Aloe vera Waschgel zur Reinigung
Reinigungsprodukte mit Aloe vera wirken oft mild und können ein angenehmes Hautgefühl hinterlassen. Für zu Neurodermitis neigende Haut ist jedoch entscheidend, dass die Reinigung nicht austrocknend ist. Aloe vera allein bietet hier keinen ausreichenden Schutz, da der Haut nach dem Waschen Lipide fehlen können.
Eine geeignete Alternative ist das LIPIKAR Dusch- und Badeöl AP+. Es reinigt sanft und unterstützt die Barriere dank rückfettender Inhaltsstoffe. Auf dieser Basis kann Aloe vera anschließend als ergänzender Pflegebestandteil sinnvoll eingesetzt werden.
Aloe vera Gesichtscreme als Feuchtigkeitsbooster
Aloe vera-haltige Cremes spenden Feuchtigkeit und können Trockenheits- und Spannungsgefühle mildern. Doch zu Neurodermitis neigende Haut braucht mehr als Wasserbindung: Sie benötigt Lipide und barriereunterstützende Wirkstoffe wie Niacinamid, um langfristig stabil zu bleiben.
Diese Funktion übernimmt beispielsweise der LIPIKAR Balsam AP+Max. Er kombiniert beruhigende Komponenten mit Niacinamid und Shea-Butter, die die Barriere reparieren und schützen. Wer eine leichtere Textur bevorzugt, findet mit der LIPIKAR Lotion eine ebenfalls barrierefreundliche Alternative, die sich ideal für den Alltag eignet. In Akutphasen eignet sich der LIPIKAR Eczema Med-Balsam mit seinen anti-bakteriellen Eigenschaften. Er mildert Entzündungs-Symptome und sorgt für ein ausgeglichenes Hautmikrobiom.
Fazit: Aloe vera bei Neurodermitis – sinnvoll, wenn richtig eingeordnet
Aloe vera kann eine feuchtigkeitsspendende Ergänzung in der Neurodermitis-Pflege sein.
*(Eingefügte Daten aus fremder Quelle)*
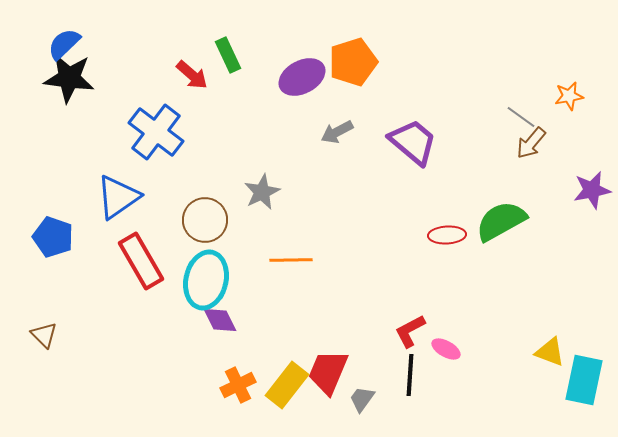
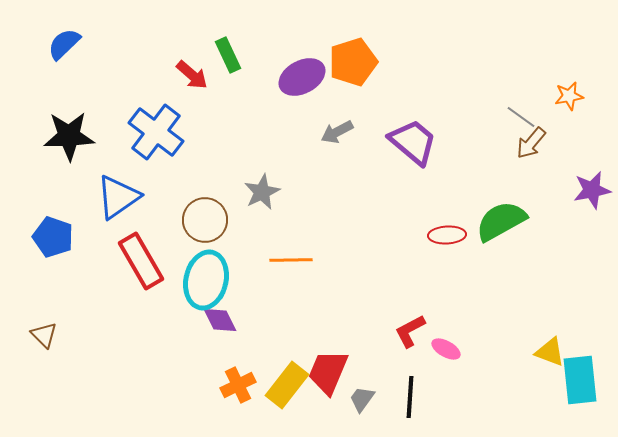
black star: moved 58 px down; rotated 9 degrees counterclockwise
black line: moved 22 px down
cyan rectangle: moved 4 px left; rotated 18 degrees counterclockwise
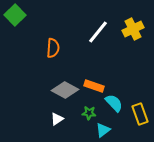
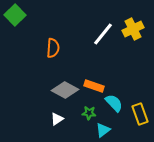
white line: moved 5 px right, 2 px down
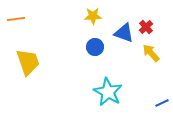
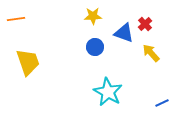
red cross: moved 1 px left, 3 px up
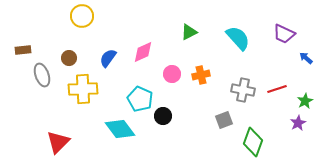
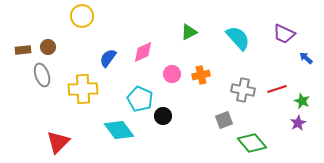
brown circle: moved 21 px left, 11 px up
green star: moved 3 px left; rotated 21 degrees counterclockwise
cyan diamond: moved 1 px left, 1 px down
green diamond: moved 1 px left, 1 px down; rotated 60 degrees counterclockwise
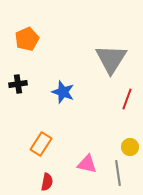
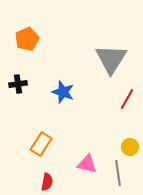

Wichtig bleibt jedoch, dass die Basistherapie auf Produkte setzt, die die Hautschutzbarriere stärken, Feuchtigkeitsverluste reduzieren und Reizungen vorbeugen. Erst wenn diese Grundlage stimmt, kann Aloe vera sinnvoll unterstützen. Für Menschen mit Neurodermitis steht daher nicht die Pflanze selbst im Mittelpunkt, sondern eine konsequente, reizfreie Pflegeroutine, die die individuellen Hautbedürfnisse berücksichtigt.